Frogs are some of the most subtle and vital creatures in our ecosystems, and they need our help. With a special kit from Vancouver’s Aquadopt initiative, you can lend a hand.
Aquadopt kits provide a symbolic adoption, and go to supporting a broad range of conservation, research and education initiatives. In support of the Leap Year, you can purchase a special kit that goes directly to the Amphibian Ark Program, meaning purchasers of the Aquadopt frog kit directly support the breeding of three endangered frog species: the Panamanian Golden Frog, the Oregon Spotted Frog, and the Northern Leopard Frog.
Each of these three species are in dire need of the help, says Andrea Wright, Director of Development at the Vancouver Aquarium. The Northern Leopard Frog is British Columbia’s most endangered frog, while the Oregon Spotted Frog is Canada’s most endangered frog. The Panamanian Golden Frog, while indigenous to Central America, is thought to be nearly extinct in the wild too.
“It’s interesting, because frogs as amphibians are a really critical indicator species in terms of environmental health. They actually eat and breathe through their skin which makes them particularly susceptible to changes in the environment, be them pollutants, toxins, contaminants, that sort of thing,” says Wright. “[They] tell us how healthy or unhealthy our environments are.”
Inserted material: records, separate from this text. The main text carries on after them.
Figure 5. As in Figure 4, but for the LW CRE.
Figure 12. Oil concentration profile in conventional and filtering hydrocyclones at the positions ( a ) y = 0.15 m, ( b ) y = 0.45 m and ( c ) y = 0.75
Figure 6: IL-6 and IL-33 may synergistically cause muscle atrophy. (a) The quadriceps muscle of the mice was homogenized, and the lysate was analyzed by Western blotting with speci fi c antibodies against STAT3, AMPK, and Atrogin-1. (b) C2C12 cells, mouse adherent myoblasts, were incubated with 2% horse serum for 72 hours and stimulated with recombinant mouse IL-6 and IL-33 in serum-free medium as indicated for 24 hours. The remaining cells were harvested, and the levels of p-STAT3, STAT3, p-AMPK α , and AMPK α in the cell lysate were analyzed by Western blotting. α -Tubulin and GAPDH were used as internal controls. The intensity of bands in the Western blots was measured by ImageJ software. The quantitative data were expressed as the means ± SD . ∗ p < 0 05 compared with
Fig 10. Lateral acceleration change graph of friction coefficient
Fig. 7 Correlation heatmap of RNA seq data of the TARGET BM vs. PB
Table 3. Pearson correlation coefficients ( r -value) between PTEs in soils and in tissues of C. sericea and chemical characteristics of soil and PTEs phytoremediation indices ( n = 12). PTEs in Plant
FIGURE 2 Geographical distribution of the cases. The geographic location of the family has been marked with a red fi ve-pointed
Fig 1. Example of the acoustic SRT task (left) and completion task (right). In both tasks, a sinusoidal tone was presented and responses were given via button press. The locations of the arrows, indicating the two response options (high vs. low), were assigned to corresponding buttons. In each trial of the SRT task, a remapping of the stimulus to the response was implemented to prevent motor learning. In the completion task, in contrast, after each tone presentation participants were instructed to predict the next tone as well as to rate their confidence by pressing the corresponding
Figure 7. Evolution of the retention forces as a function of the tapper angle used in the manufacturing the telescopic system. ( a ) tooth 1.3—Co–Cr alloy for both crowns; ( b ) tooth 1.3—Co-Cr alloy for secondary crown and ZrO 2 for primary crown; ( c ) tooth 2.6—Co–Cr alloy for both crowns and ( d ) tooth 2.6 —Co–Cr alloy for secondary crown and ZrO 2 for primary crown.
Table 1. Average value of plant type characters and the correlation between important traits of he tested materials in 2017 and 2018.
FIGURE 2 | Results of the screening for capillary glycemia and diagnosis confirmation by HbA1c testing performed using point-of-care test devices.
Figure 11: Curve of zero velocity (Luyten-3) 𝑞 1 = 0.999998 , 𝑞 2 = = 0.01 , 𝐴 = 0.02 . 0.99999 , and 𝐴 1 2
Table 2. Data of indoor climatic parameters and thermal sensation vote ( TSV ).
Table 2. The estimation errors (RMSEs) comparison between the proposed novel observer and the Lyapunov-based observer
Wright says another function frogs serve in the environment is keeping local food chains intact, something vital to the balance that currently exists.
“They’re sort of in the middle of the food web, so they eat a lot of things like mosquitoes, bugs, even small rodents and that type of thing. They in turn are eaten by birds, reptiles, and other larger animals,” she says. “Those animals wouldn’t eat the smaller things like wood lice and mosquitoes. If [frogs] go extinct they shake up the entire food web, and we would see huge ramifications from that, not the least of which is being overrun my mosquitoes.”
Wright says that thanks to factors such as environmental destruction, development, and the deadly chytrid fungus, frogs are currently dying off a rate faster than the dinosaurs.
“In the last 10 years it’s estimated that 65 species are completely extinct, and a number are set to be extinct within the next number of years,” she says. “We have three here at the aquarium… in the Panamanian Golden Frog example, that’s holding an assurance species. We have species of that frog that don’t exist in the wild, and perhaps at some point we may be able to put them back.”
In terms of the Oregon Spotted Frog and Northern Leopard Frog, the Vancouver Aquarium breeding programs lead directly to reintroducing populations back into the wild. Last year 4,200 tadpoles were reintroduced, something Wright says the Aquarium hopes will help lead to re-population in the environment.
Wright says the main purpouse of the Aquadopt program is to get kids interested in vital conservation efforts, as in the years to come they’ll be the ones heading up projects themselves.
“Children are the future. They are the people that one day may choose to have careers in fields that will contribute to better understandings in science, or they may take careers that help other people become engaged in these issues,” she says. “Kids… are sponges for things. They learn things, they get taken with things, and they help make change around them.”
Wright says through Vancouver Aquarium programs, there are many children who organize their own Great Canadian Shore Cleanup events, or help inform people in their social groups about initiatives.
“They’re passionate, they have the ability, and the time to understand the issues, and make change for the better,” she says.